**PROBLEM TO WORK ON**
Copy out the entries word for word, beginning with the line containing "Over at the" and continuing through the line containing "Answer: on the traffic light's own right", with both of those lines included. Leave the pictures out of your copy.

**EXERCISE INPUTS**
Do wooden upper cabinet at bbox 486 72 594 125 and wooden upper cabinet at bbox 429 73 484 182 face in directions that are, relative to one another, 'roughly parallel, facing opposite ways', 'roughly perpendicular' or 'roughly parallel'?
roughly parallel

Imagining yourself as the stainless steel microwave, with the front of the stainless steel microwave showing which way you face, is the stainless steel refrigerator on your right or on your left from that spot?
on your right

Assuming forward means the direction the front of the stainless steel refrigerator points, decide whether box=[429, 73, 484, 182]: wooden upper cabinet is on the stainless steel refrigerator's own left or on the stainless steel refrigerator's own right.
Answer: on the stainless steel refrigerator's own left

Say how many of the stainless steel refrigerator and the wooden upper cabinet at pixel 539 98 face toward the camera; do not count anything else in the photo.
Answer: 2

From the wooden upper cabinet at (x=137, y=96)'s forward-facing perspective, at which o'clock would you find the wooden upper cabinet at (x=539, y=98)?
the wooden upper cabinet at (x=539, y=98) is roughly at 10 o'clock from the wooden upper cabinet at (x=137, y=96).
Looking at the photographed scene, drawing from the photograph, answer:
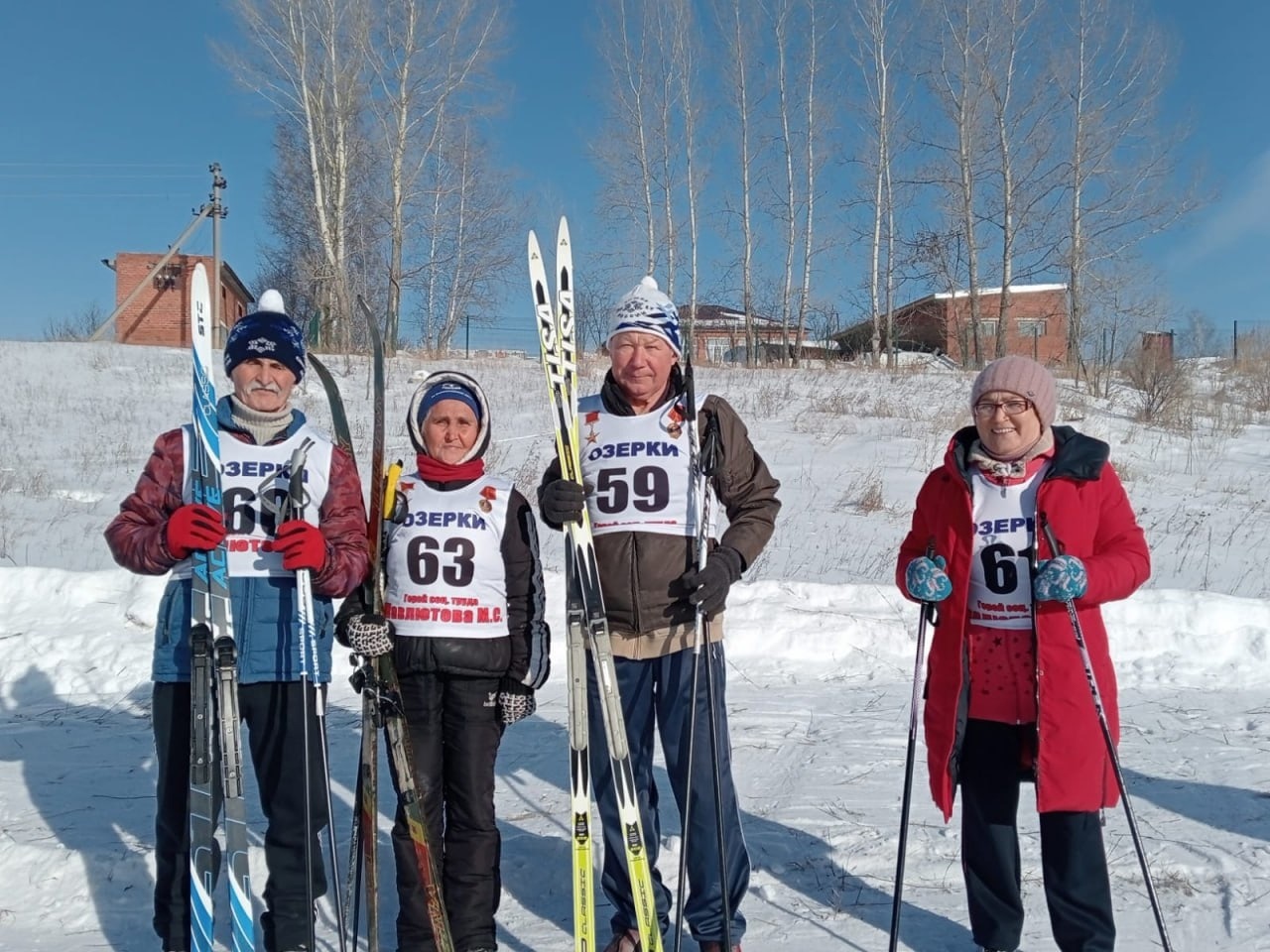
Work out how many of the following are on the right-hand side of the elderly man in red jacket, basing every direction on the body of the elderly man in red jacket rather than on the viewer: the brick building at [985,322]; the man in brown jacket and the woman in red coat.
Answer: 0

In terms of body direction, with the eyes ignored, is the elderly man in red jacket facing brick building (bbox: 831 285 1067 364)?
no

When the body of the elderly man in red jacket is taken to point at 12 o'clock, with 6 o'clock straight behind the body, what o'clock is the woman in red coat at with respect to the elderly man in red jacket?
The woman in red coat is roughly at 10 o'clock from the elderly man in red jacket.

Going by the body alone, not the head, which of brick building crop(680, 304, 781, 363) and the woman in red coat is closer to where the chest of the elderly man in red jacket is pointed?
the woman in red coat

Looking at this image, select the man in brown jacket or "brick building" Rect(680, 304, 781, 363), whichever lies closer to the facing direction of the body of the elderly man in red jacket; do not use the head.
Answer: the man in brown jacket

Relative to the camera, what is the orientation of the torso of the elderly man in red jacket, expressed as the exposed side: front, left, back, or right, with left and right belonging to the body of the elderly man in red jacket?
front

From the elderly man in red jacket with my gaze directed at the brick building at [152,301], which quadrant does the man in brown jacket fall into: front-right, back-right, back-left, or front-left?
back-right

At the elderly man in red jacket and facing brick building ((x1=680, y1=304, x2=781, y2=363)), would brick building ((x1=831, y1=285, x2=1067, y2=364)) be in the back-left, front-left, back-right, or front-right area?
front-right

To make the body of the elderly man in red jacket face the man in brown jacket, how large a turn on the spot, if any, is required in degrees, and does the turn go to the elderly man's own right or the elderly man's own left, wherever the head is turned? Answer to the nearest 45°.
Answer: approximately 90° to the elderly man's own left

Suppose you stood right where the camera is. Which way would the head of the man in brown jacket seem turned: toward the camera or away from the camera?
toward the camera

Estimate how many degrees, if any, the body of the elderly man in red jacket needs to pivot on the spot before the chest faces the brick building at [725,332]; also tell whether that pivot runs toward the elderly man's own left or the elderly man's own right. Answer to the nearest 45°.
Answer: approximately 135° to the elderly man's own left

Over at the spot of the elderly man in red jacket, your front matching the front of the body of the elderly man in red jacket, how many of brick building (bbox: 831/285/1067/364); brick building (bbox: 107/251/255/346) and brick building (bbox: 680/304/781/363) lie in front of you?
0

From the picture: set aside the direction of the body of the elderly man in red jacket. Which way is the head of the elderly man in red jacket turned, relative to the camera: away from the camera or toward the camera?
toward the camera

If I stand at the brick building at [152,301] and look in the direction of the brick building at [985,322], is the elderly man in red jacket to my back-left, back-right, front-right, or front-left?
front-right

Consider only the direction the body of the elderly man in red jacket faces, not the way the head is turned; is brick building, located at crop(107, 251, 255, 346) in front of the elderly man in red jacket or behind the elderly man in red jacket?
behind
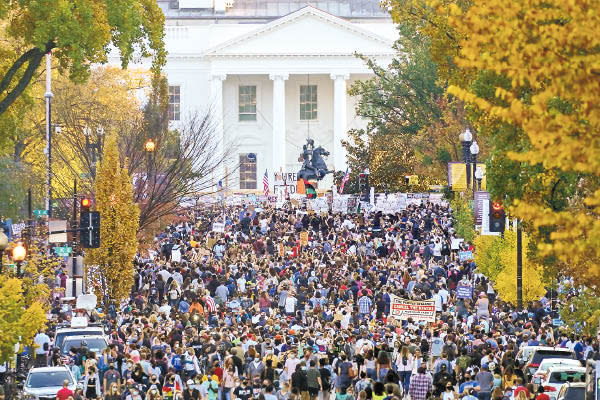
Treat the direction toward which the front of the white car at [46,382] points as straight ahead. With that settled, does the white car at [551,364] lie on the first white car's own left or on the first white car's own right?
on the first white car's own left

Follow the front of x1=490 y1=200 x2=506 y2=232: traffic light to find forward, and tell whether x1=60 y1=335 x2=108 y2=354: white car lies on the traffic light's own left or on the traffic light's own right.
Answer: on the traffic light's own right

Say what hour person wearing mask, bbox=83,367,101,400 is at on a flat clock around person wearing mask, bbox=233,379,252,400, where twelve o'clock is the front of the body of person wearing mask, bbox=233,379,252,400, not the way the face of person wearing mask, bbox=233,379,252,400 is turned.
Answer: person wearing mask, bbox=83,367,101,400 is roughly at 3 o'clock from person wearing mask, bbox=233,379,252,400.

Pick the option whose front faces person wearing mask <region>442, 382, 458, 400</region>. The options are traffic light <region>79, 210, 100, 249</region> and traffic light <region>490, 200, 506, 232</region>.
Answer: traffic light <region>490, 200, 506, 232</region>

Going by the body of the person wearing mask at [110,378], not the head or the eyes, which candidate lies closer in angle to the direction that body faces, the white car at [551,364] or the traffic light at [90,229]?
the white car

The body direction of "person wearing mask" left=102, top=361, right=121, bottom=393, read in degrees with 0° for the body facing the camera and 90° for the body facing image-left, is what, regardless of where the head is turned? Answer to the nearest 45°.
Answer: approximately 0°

...

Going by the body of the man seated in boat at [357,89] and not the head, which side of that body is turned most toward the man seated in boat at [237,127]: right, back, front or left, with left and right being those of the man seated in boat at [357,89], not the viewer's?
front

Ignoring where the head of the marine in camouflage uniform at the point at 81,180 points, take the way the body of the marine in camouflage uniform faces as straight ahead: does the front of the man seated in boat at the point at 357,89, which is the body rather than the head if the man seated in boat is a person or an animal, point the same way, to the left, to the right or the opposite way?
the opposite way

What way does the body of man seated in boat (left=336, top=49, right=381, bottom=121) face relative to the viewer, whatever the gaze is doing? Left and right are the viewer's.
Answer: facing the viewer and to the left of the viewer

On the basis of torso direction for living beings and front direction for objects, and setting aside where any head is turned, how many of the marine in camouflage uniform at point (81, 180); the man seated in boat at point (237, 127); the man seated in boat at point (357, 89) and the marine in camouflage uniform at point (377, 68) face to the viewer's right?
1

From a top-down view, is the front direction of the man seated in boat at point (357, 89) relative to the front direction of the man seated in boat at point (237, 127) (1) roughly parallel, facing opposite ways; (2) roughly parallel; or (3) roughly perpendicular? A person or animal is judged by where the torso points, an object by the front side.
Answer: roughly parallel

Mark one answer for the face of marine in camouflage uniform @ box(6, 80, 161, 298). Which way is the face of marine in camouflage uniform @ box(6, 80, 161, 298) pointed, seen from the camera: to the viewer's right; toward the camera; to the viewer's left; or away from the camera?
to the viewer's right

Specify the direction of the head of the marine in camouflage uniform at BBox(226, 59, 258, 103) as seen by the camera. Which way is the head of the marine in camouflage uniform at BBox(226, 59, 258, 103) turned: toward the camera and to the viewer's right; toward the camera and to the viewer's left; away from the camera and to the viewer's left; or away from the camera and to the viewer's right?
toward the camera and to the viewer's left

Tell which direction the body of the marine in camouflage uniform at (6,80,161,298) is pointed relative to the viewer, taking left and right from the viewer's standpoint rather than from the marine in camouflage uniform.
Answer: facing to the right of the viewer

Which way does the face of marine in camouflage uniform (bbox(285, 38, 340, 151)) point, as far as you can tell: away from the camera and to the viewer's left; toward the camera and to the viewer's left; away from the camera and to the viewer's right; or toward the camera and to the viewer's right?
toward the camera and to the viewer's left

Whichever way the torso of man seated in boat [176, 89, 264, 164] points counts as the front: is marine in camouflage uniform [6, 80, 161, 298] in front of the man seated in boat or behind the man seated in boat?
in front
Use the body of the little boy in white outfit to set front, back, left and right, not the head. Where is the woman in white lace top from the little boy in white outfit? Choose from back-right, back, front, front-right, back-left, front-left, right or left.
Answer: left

**TASK ANSWER**
Over at the spot of the elderly man in red jacket, your front matching the front of the body of the elderly man in red jacket, how many of brick building (bbox: 831/285/1067/364); brick building (bbox: 107/251/255/346) and brick building (bbox: 680/304/781/363) lie in front of you?
0

From the picture: set aside the direction of the body of the elderly man in red jacket. Which way is the head of the elderly man in red jacket turned, relative to the camera: away from the camera or toward the camera?
toward the camera

If I stand at the brick building at [152,301] and look in the direction of the brick building at [985,322], is the elderly man in red jacket to my back-left, back-right, front-right, or front-left?
front-right

Consider only the direction the body of the elderly man in red jacket faces, not the way the head is turned; is brick building, located at crop(107, 251, 255, 346) in front of the elderly man in red jacket or behind the elderly man in red jacket?
behind
Treat the direction toward which the front of the white car at [46,382] points as straight ahead. With that settled, does the white car at [551,364] lie on the first white car's own left or on the first white car's own right?
on the first white car's own left

Follow the front of x1=490 y1=200 x2=506 y2=232: traffic light to find forward, and tell whether x1=60 y1=335 x2=108 y2=354: white car lies on the traffic light's own left or on the traffic light's own right.
Answer: on the traffic light's own right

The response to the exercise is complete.